-- Task details --
Below is some data; print it all back exactly.

-- Data to use --
===============
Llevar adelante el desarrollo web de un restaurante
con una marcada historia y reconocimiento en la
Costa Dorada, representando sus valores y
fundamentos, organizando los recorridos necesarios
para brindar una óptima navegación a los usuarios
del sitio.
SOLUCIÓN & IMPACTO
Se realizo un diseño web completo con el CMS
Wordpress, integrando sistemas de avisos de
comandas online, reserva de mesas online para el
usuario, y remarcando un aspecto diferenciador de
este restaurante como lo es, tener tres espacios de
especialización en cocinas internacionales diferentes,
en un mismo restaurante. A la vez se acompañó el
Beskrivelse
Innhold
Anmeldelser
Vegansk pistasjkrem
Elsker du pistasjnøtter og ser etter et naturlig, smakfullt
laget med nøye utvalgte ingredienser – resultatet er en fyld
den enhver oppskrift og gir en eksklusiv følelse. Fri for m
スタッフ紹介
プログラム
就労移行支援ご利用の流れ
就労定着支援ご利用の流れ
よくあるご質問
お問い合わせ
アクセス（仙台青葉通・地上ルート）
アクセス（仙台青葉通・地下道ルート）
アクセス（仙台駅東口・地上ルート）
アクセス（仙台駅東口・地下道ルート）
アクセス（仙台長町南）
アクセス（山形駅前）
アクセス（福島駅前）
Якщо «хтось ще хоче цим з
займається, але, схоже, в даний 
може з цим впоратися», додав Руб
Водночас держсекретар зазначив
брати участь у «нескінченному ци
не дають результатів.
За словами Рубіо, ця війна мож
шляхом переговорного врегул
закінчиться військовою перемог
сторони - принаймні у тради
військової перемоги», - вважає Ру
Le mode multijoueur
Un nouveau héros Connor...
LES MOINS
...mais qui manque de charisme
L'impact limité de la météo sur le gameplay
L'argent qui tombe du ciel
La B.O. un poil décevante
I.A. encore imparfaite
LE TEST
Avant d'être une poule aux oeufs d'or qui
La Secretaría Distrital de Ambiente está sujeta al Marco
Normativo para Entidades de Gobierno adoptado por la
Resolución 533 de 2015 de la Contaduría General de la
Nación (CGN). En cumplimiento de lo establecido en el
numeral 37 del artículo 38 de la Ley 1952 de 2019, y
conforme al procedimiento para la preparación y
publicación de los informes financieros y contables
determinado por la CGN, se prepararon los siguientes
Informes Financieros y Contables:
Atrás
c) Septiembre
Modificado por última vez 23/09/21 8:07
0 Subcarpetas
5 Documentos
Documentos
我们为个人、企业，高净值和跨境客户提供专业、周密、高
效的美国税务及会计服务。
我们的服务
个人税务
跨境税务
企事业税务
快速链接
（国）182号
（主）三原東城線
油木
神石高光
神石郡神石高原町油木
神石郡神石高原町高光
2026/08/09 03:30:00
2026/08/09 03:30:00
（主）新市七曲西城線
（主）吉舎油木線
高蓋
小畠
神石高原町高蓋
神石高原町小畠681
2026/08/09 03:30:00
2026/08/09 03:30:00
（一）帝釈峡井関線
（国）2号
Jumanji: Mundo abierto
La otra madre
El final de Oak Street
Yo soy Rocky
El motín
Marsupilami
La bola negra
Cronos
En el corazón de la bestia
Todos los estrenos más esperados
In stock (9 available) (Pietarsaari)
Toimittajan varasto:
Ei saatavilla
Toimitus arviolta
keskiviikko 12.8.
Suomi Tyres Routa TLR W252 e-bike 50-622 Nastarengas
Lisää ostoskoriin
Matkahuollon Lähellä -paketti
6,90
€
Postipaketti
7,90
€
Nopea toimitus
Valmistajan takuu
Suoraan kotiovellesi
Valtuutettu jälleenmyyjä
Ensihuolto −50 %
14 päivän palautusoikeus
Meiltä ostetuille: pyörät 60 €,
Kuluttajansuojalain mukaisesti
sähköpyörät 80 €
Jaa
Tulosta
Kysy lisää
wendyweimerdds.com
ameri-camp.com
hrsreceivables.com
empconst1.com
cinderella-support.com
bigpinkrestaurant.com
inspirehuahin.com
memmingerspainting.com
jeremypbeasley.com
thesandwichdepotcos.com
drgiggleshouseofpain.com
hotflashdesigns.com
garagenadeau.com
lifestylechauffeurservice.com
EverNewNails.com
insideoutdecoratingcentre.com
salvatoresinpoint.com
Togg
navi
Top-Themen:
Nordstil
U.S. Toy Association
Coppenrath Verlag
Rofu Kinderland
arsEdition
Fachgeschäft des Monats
===============
-- Result --
Llevar adelante el desarrollo web de un restaurante
con una marcada historia y reconocimiento en la
Costa Dorada, representando sus valores y
fundamentos, organizando los recorridos necesarios
para brindar una óptima navegación a los usuarios
del sitio.
SOLUCIÓN & IMPACTO
Se realizo un diseño web completo con el CMS
Wordpress, integrando sistemas de avisos de
comandas online, reserva de mesas online para el
usuario, y remarcando un aspecto diferenciador de
este restaurante como lo es, tener tres espacios de
especialización en cocinas internacionales diferentes,
en un mismo restaurante. A la vez se acompañó el
Beskrivelse
Innhold
Anmeldelser
Vegansk pistasjkrem
Elsker du pistasjnøtter og ser etter et naturlig, smakfullt
laget med nøye utvalgte ingredienser – resultatet er en fyld
den enhver oppskrift og gir en eksklusiv følelse. Fri for m
スタッフ紹介
プログラム
就労移行支援ご利用の流れ
就労定着支援ご利用の流れ
よくあるご質問
お問い合わせ
アクセス（仙台青葉通・地上ルート）
アクセス（仙台青葉通・地下道ルート）
アクセス（仙台駅東口・地上ルート）
アクセス（仙台駅東口・地下道ルート）
アクセス（仙台長町南）
アクセス（山形駅前）
アクセス（福島駅前）
Якщо «хтось ще хоче цим з
займається, але, схоже, в даний 
може з цим впоратися», додав Руб
Водночас держсекретар зазначив
брати участь у «нескінченному ци
не дають результатів.
За словами Рубіо, ця війна мож
шляхом переговорного врегул
закінчиться військовою перемог
сторони - принаймні у тради
військової перемоги», - вважає Ру
Le mode multijoueur
Un nouveau héros Connor...
LES MOINS
...mais qui manque de charisme
L'impact limité de la météo sur le gameplay
L'argent qui tombe du ciel
La B.O. un poil décevante
I.A. encore imparfaite
LE TEST
Avant d'être une poule aux oeufs d'or qui
La Secretaría Distrital de Ambiente está sujeta al Marco
Normativo para Entidades de Gobierno adoptado por la
Resolución 533 de 2015 de la Contaduría General de la
Nación (CGN). En cumplimiento de lo establecido en el
numeral 37 del artículo 38 de la Ley 1952 de 2019, y
conforme al procedimiento para la preparación y
publicación de los informes financieros y contables
determinado por la CGN, se prepararon los siguientes
Informes Financieros y Contables:
Atrás
c) Septiembre
Modificado por última vez 23/09/21 8:07
0 Subcarpetas
5 Documentos
Documentos
我们为个人、企业，高净值和跨境客户提供专业、周密、高
效的美国税务及会计服务。
我们的服务
个人税务
跨境税务
企事业税务
快速链接
（国）182号
（主）三原東城線
油木
神石高光
神石郡神石高原町油木
神石郡神石高原町高光
2026/08/09 03:30:00
2026/08/09 03:30:00
（主）新市七曲西城線
（主）吉舎油木線
高蓋
小畠
神石高原町高蓋
神石高原町小畠681
2026/08/09 03:30:00
2026/08/09 03:30:00
（一）帝釈峡井関線
（国）2号
Jumanji: Mundo abierto
La otra madre
El final de Oak Street
Yo soy Rocky
El motín
Marsupilami
La bola negra
Cronos
En el corazón de la bestia
Todos los estrenos más esperados
In stock (9 available) (Pietarsaari)
Toimittajan varasto:
Ei saatavilla
Toimitus arviolta
keskiviikko 12.8.
Suomi Tyres Routa TLR W252 e-bike 50-622 Nastarengas
Lisää ostoskoriin
Matkahuollon Lähellä -paketti
6,90
€
Postipaketti
7,90
€
Nopea toimitus
Valmistajan takuu
Suoraan kotiovellesi
Valtuutettu jälleenmyyjä
Ensihuolto −50 %
14 päivän palautusoikeus
Meiltä ostetuille: pyörät 60 €,
Kuluttajansuojalain mukaisesti
sähköpyörät 80 €
Jaa
Tulosta
Kysy lisää
wendyweimerdds.com
ameri-camp.com
hrsreceivables.com
empconst1.com
cinderella-support.com
bigpinkrestaurant.com
inspirehuahin.com
memmingerspainting.com
jeremypbeasley.com
thesandwichdepotcos.com
drgiggleshouseofpain.com
hotflashdesigns.com
garagenadeau.com
lifestylechauffeurservice.com
EverNewNails.com
insideoutdecoratingcentre.com
salvatoresinpoint.com
Togg
navi
Top-Themen:
Nordstil
U.S. Toy Association
Coppenrath Verlag
Rofu Kinderland
arsEdition
Fachgeschäft des Monats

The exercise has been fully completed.